Ms. Arroyo cites the testimony of Eduardo Coscolluela for the observation that some days after the accident, he returned to view the vehicle and the tires where they were stored at a car dealership. At that time, he viewed a piece of tread which had apparently separated from one of the subject tires. Although this testimony may bear on the condition of the tires at or immediately following the time of the accident, it does not tend to establish whether a design defect in the subject tires caused the separation and, ultimately, Ms. Arroyo's injuries.
In addition, the parties have not identified and the Court has not found any California cases in which such limited evidence of defect and causation necessitated jury consideration of these issues. Therefore, because Plaintiff has not identified sufficient evidence from which a jury could reasonably conclude that the alleged tire defect caused Ms. Arroyo's collision, Firestone's Motion for Summary Judgment is GRANTED as to Ms. Arroyo's product liability claims.
2. Other causes of action
Ms. Arroyo also brings claims for negligence, misrepresentation, breach of express and implied warranty, and related claims under a number of California statutes regarding unfair or unlawful business practices, each based on the contention that Firestone designed, manufactured and/or sold a defective product. Firestone moves for summary judgment on these claims, arguing that Ms. Arroyo's inability to prove a defect necessarily precludes her recovery under these statutes. Our earlier discussion of Plaintiff's lack of evidence of defect guides our consideration of these claims as well. In support of these claims, Plaintiff sets forth no new or additional evidence in opposition to Firestone's motion. Indeed, Plaintiff simply rests on her earlier arguments regarding defect and causation. As explained in detail above, Ms. Arroyo has failed to set forth admissible evidence from which a jury could conclude that her Firestone ATX tires in fact suffered from a defect. Absent evidence tending to establish that her tires were defective and, therefore, that Firestone violated any of the statutory duties cited in Ms. Arroyo's Complaint, we find that she has not made the requisite showing to stave off this properly fashioned summary judgment motion.
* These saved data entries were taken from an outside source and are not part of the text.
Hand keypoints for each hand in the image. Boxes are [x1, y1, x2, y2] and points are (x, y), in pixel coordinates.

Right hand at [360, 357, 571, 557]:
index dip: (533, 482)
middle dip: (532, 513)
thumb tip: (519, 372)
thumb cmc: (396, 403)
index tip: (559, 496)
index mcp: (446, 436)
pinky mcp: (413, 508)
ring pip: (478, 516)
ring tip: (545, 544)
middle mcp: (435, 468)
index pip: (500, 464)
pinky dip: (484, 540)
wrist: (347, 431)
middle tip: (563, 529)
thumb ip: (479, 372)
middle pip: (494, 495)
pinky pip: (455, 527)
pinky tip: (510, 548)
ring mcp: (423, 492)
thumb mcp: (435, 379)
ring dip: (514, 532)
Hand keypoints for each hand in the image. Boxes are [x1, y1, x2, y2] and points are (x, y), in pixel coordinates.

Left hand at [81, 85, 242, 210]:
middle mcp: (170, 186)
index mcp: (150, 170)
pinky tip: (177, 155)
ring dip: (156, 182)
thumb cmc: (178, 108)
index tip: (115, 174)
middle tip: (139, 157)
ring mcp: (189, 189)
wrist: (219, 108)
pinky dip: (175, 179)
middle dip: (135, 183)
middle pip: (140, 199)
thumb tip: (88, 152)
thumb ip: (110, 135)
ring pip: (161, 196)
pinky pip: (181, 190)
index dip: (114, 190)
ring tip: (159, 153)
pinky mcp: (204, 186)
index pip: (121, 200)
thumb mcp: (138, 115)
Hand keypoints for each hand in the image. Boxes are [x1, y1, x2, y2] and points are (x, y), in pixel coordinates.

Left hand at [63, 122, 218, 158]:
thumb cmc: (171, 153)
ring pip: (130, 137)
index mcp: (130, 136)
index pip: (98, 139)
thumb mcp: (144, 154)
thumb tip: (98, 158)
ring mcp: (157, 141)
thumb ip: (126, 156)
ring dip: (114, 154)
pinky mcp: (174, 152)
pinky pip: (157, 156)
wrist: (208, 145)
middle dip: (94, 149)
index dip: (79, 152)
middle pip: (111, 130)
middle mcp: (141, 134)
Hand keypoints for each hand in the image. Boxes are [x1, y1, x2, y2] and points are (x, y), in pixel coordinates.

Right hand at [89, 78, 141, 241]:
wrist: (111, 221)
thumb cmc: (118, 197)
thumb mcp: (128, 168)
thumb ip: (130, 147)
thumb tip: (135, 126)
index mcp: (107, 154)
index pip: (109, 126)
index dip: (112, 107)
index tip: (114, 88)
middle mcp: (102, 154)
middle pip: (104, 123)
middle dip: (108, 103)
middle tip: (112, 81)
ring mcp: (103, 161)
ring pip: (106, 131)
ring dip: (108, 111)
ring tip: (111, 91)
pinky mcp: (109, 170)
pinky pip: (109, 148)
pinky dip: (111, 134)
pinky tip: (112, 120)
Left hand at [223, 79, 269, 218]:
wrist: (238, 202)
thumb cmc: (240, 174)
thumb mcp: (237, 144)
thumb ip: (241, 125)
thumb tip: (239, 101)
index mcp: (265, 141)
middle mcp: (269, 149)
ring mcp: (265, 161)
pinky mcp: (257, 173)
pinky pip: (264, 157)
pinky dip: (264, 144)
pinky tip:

Accordingly, Firestone's Motion for Summary Judgment as to Counts 3-11 is GRANTED.
Specifically, these claims include alleged violations of the California Consumers Legal Remedies Act; unfair competition; unfair and deceptive trade practices; false and misleading statements; fraud, misrepresentation and deceit; and intentional infliction of emotional distress.
Conclusion
Defendant Firestone moved for summary judgment, arguing primarily that Ms. Arroyo was unable to establish either defect or causation — two necessarily elements of her products liability claim, and that this inability proved fatal to her other claims as well. For the reasons set forth in detail above, we find that 1) Ms. Arroyo has failed to provide sufficient evidence from which a reasonable jury could conclude that the alleged tire defect existed in Ms. Arroyo's tires or that such defect caused Ms.
Arroyo's injuries; and 2) the failure to provide evidence from which a jury could reasonably infer a tire defect necessarily undermines her other claims regarding violations of the California Consumers Legal Remedies Act, unfair competition, unfair and deceptive trade practices, false and misleading statements, fraud, misrepresentation and deceit, and intentional infliction of emotional distress. Accordingly, Firestone's Motion for Summary Judgment is GRANTED and Ms. Arroyo's Cross Motion for Summary Judgment is DENIED.
It is so ORDERED this day of February, 2003.